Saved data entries
- - - - - - -

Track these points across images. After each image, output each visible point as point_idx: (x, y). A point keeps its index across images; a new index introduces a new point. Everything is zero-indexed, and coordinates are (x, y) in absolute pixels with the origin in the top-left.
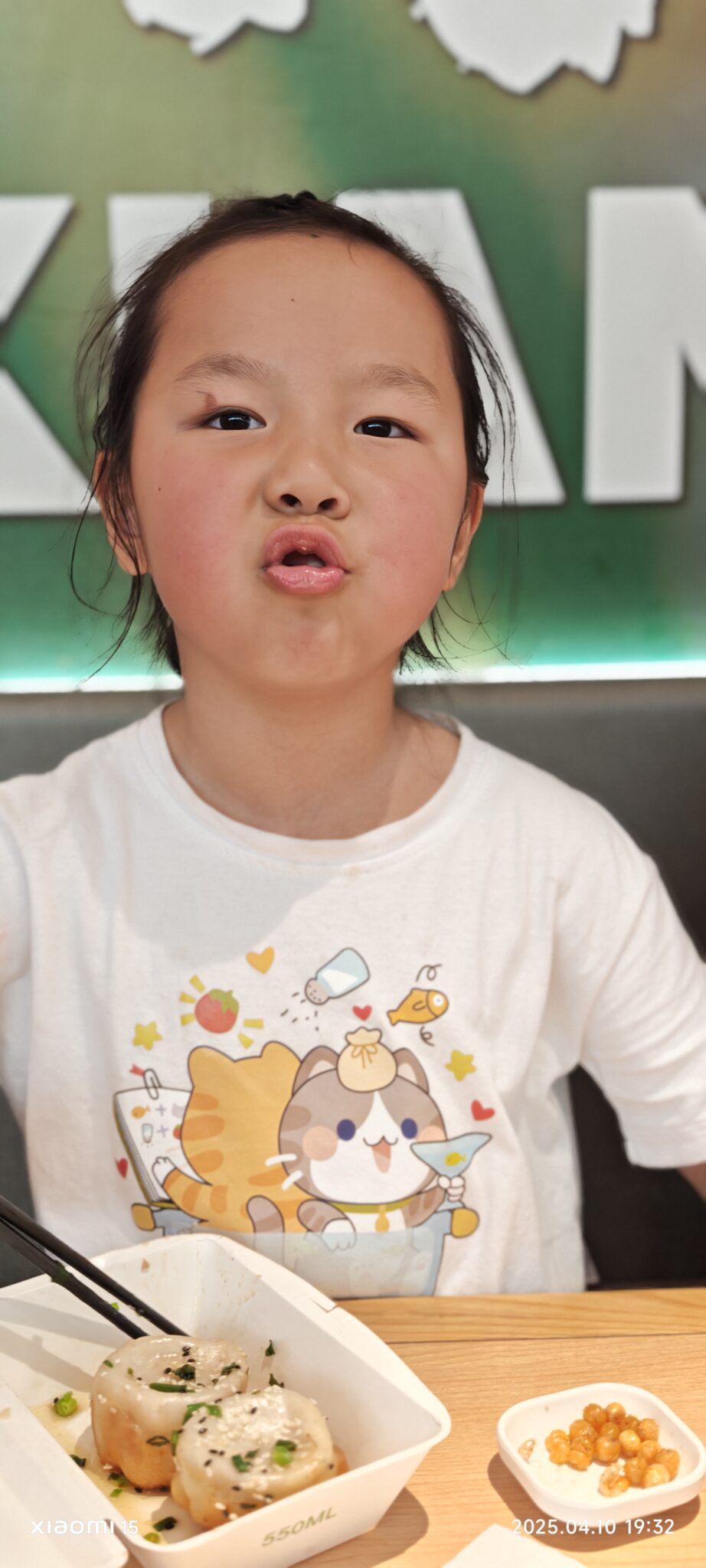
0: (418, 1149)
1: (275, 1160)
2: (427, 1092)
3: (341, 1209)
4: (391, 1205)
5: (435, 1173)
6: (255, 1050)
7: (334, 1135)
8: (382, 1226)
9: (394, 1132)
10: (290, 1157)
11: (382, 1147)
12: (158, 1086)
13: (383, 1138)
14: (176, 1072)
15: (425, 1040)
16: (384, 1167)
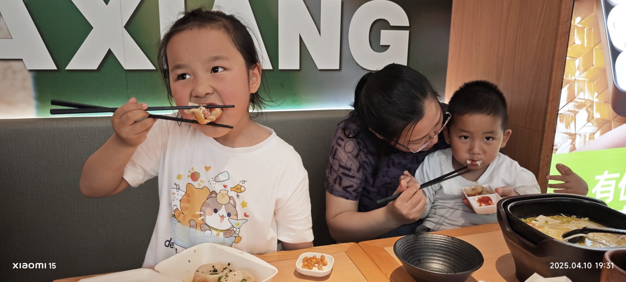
0: (230, 220)
2: (235, 208)
3: (210, 228)
4: (221, 231)
5: (233, 227)
6: (201, 187)
7: (213, 211)
12: (179, 189)
13: (223, 215)
14: (183, 187)
15: (238, 196)
16: (221, 222)
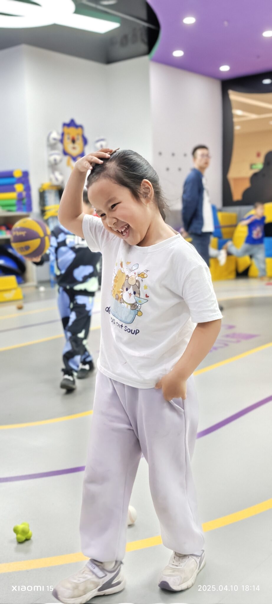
0: (135, 297)
1: (121, 290)
2: (139, 289)
3: (124, 302)
4: (129, 304)
5: (136, 302)
7: (126, 289)
8: (127, 307)
9: (132, 293)
10: (122, 290)
11: (130, 294)
13: (131, 293)
15: (142, 281)
16: (130, 297)
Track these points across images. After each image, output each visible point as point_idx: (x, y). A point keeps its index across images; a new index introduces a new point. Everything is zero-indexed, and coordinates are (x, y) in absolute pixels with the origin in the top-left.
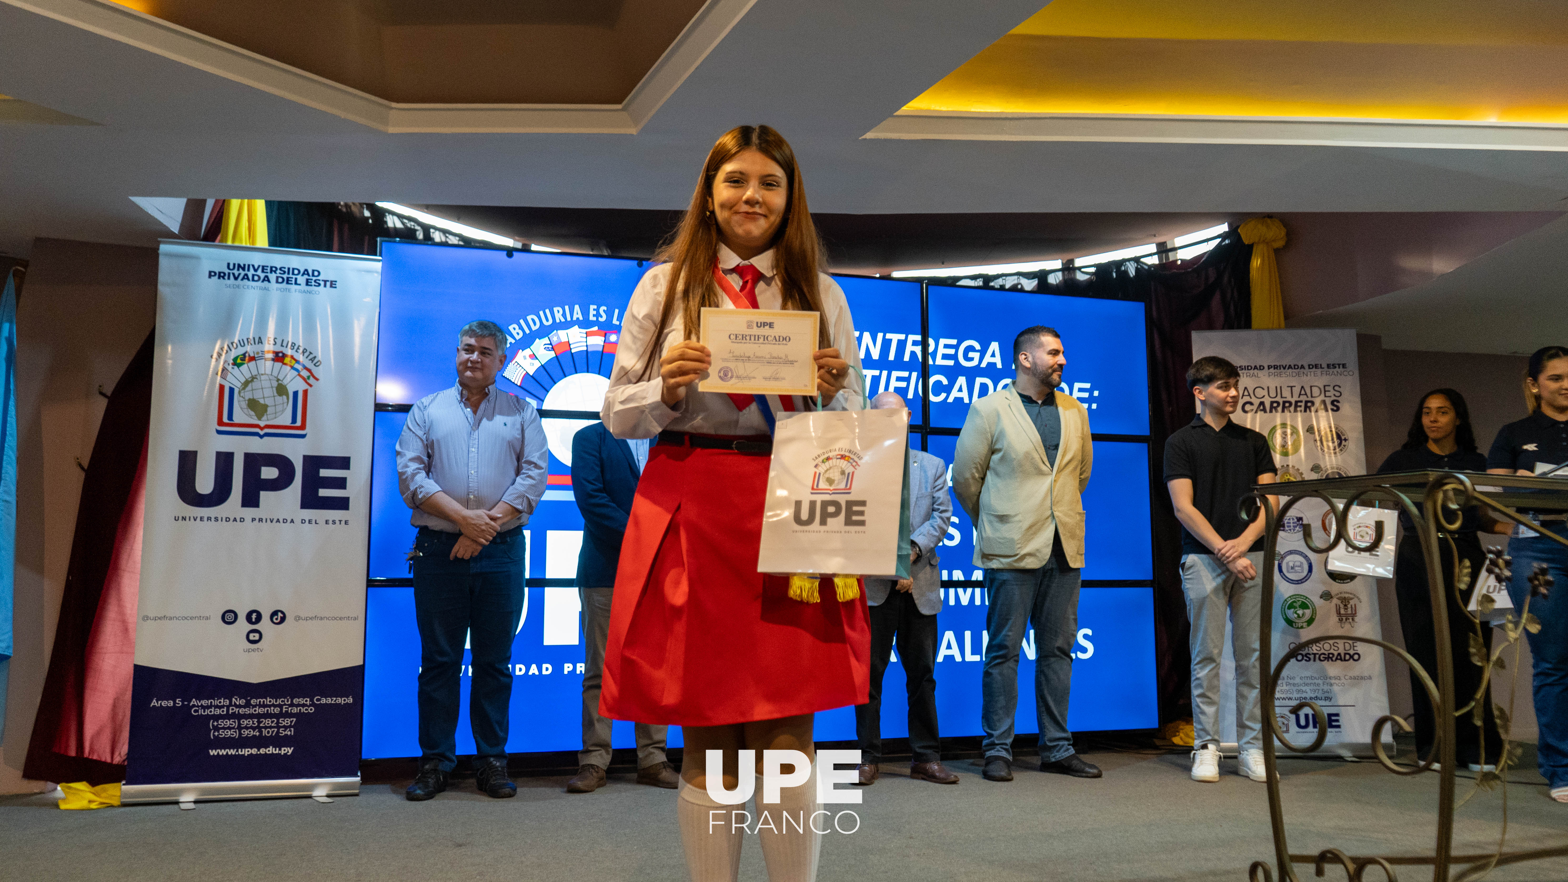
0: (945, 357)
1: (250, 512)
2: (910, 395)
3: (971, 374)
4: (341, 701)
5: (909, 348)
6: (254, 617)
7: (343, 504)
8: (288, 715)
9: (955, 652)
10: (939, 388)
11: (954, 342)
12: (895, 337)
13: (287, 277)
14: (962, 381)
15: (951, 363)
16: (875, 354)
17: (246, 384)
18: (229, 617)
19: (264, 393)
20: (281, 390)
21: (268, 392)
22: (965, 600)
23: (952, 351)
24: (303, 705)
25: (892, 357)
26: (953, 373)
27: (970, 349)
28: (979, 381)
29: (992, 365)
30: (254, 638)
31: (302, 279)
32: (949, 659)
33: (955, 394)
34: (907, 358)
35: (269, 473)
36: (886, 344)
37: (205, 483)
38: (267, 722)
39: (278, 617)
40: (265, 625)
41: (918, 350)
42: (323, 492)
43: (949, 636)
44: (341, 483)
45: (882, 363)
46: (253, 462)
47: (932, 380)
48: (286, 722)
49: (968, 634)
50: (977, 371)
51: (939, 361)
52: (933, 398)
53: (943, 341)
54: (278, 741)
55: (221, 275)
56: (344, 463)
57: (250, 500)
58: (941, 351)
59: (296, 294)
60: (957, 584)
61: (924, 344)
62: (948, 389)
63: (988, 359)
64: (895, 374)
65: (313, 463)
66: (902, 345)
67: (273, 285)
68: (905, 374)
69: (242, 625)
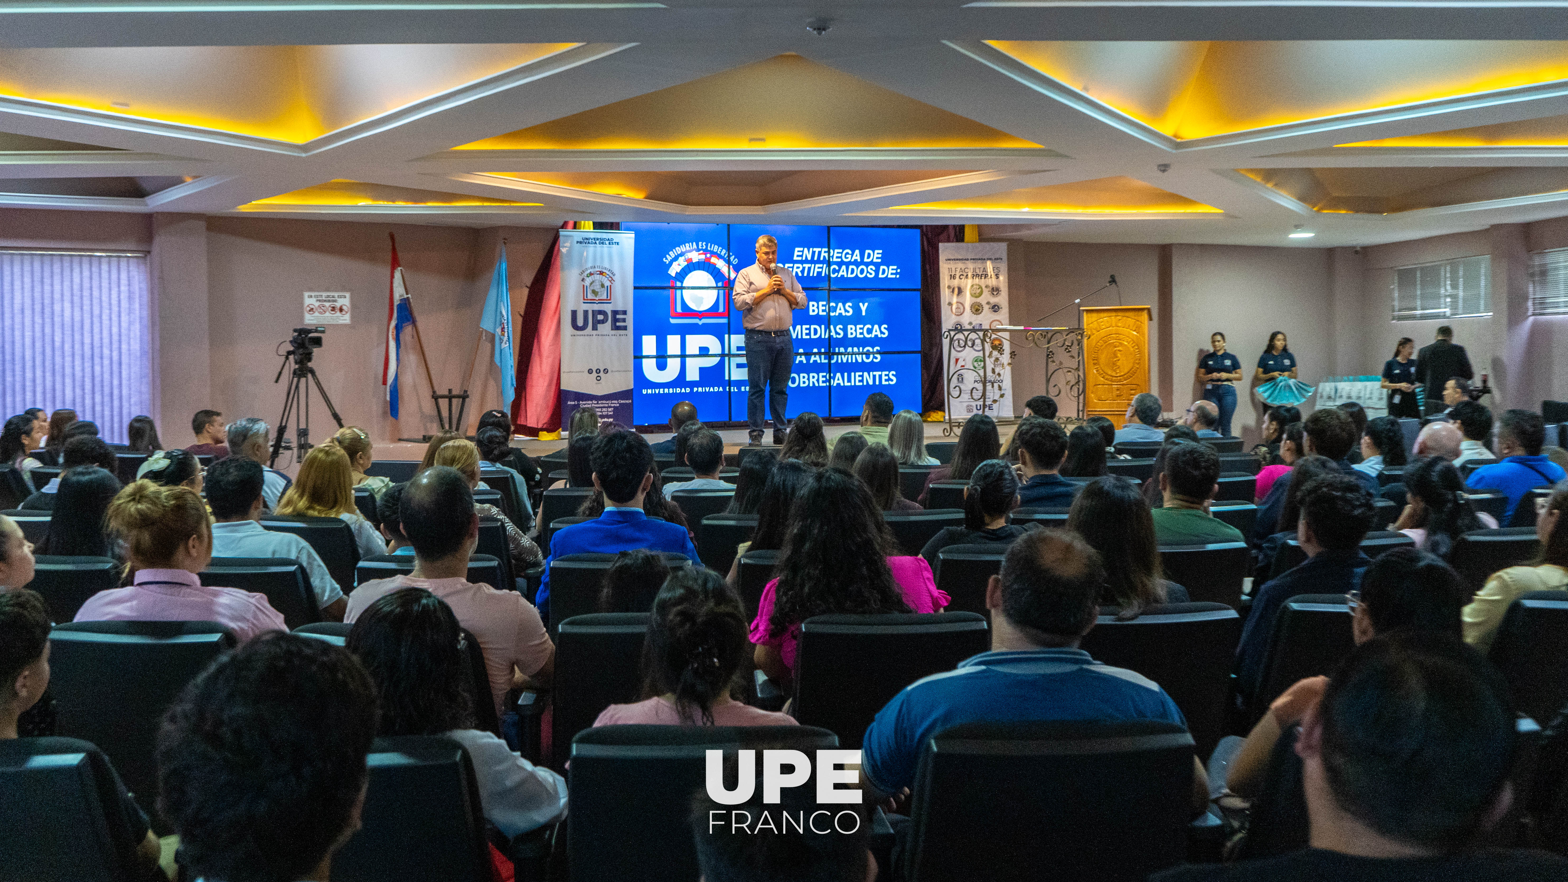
0: (837, 257)
1: (595, 332)
2: (823, 275)
3: (848, 264)
4: (627, 402)
5: (823, 254)
6: (598, 371)
7: (625, 328)
8: (610, 407)
9: (841, 382)
10: (835, 271)
11: (841, 251)
12: (817, 250)
13: (602, 242)
14: (844, 267)
15: (839, 260)
16: (809, 258)
17: (591, 284)
18: (590, 371)
19: (597, 287)
20: (603, 286)
21: (599, 287)
22: (845, 361)
23: (840, 255)
24: (615, 403)
25: (816, 258)
26: (840, 264)
27: (847, 253)
28: (851, 267)
29: (856, 260)
30: (599, 379)
31: (607, 242)
32: (838, 384)
33: (841, 273)
34: (822, 259)
35: (600, 317)
36: (814, 253)
37: (580, 323)
38: (604, 409)
39: (606, 371)
40: (602, 374)
41: (826, 255)
42: (618, 324)
43: (838, 375)
44: (624, 320)
45: (812, 261)
46: (595, 313)
47: (832, 268)
48: (610, 409)
49: (846, 374)
50: (850, 263)
51: (835, 260)
52: (832, 276)
53: (836, 251)
54: (608, 416)
55: (581, 243)
56: (625, 313)
57: (595, 328)
58: (836, 255)
59: (606, 248)
60: (841, 354)
61: (829, 252)
62: (838, 271)
63: (854, 258)
64: (817, 266)
65: (615, 313)
66: (820, 253)
67: (598, 245)
68: (821, 265)
69: (595, 375)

- - - - - - -

What is required:
Write out all the rows again, swapping "absolute pixels" for "image pixels" each time it appears and changing nothing else. Omit the pictures from your answer.

Result:
Track these points across images. After each image, output each visible point as point_idx: (x, y). A point keeps its index across images; a new index introduces a new point. Everything is zero-indexed, and coordinates are (x, y) in image pixels with the origin in the top-left.
0: (418, 1149)
1: (275, 1160)
2: (427, 1092)
3: (341, 1209)
4: (391, 1205)
5: (435, 1173)
6: (255, 1050)
7: (334, 1135)
8: (382, 1226)
9: (394, 1132)
10: (290, 1157)
11: (382, 1147)
12: (158, 1086)
13: (383, 1138)
14: (176, 1072)
15: (425, 1040)
16: (384, 1167)
0: (230, 220)
2: (235, 208)
3: (210, 228)
4: (221, 231)
5: (233, 227)
6: (201, 187)
7: (213, 211)
12: (179, 189)
13: (223, 215)
14: (183, 187)
15: (238, 196)
16: (221, 222)
0: (135, 297)
1: (121, 290)
2: (139, 289)
3: (124, 302)
4: (129, 304)
5: (136, 302)
7: (126, 289)
8: (127, 307)
9: (132, 293)
10: (122, 290)
11: (130, 294)
13: (131, 293)
15: (142, 281)
16: (130, 297)
Track these points across images. After each image, output each visible point as point_idx: (x, y). A point keeps its index across images; a new index introduces a new point. Everything is zero-indexed, and coordinates are (x, y) in image pixels with the origin in the top-left.
0: (945, 357)
1: (250, 512)
2: (910, 395)
3: (971, 374)
4: (341, 701)
5: (909, 348)
6: (254, 617)
7: (343, 504)
8: (288, 715)
9: (955, 652)
10: (939, 388)
11: (954, 342)
12: (895, 337)
13: (287, 277)
14: (962, 381)
15: (951, 363)
16: (875, 354)
17: (246, 384)
18: (229, 617)
19: (264, 393)
20: (281, 390)
21: (268, 392)
22: (965, 600)
23: (952, 351)
24: (303, 705)
25: (892, 357)
26: (953, 373)
27: (970, 349)
28: (979, 381)
29: (992, 365)
30: (254, 638)
31: (302, 279)
32: (949, 659)
33: (955, 394)
34: (907, 358)
35: (269, 473)
36: (886, 344)
37: (205, 483)
38: (267, 722)
39: (278, 617)
40: (265, 625)
41: (918, 350)
42: (323, 492)
43: (949, 636)
44: (341, 483)
45: (882, 363)
46: (253, 462)
47: (932, 380)
48: (286, 722)
49: (968, 634)
50: (977, 371)
51: (939, 361)
52: (933, 398)
53: (943, 341)
54: (278, 741)
55: (221, 275)
56: (344, 463)
57: (250, 500)
58: (941, 351)
59: (296, 294)
60: (957, 584)
61: (924, 344)
62: (948, 389)
63: (988, 359)
64: (895, 374)
65: (313, 463)
66: (902, 345)
67: (273, 285)
68: (905, 374)
69: (242, 625)
0: (837, 257)
1: (595, 332)
2: (823, 275)
3: (848, 264)
4: (627, 402)
5: (823, 254)
6: (598, 371)
7: (625, 328)
8: (610, 407)
9: (841, 382)
10: (835, 271)
11: (841, 251)
12: (817, 250)
13: (602, 242)
14: (844, 267)
15: (839, 260)
16: (809, 258)
17: (591, 284)
18: (590, 371)
19: (597, 287)
20: (603, 286)
21: (599, 287)
22: (845, 361)
23: (840, 255)
24: (615, 403)
25: (816, 258)
26: (840, 264)
27: (847, 253)
28: (851, 267)
29: (856, 260)
30: (599, 379)
31: (607, 242)
32: (838, 384)
33: (841, 273)
34: (822, 259)
35: (600, 317)
36: (814, 253)
37: (580, 323)
38: (604, 409)
39: (606, 371)
40: (602, 374)
41: (826, 255)
42: (618, 324)
43: (838, 375)
44: (624, 320)
45: (812, 261)
46: (595, 313)
47: (832, 268)
48: (610, 409)
49: (846, 374)
50: (850, 263)
51: (835, 260)
52: (832, 276)
53: (836, 251)
54: (608, 416)
55: (581, 243)
56: (625, 313)
57: (595, 328)
58: (836, 255)
59: (606, 248)
60: (841, 354)
61: (829, 252)
62: (838, 271)
63: (854, 258)
64: (817, 266)
65: (615, 313)
66: (820, 253)
67: (598, 245)
68: (821, 265)
69: (595, 375)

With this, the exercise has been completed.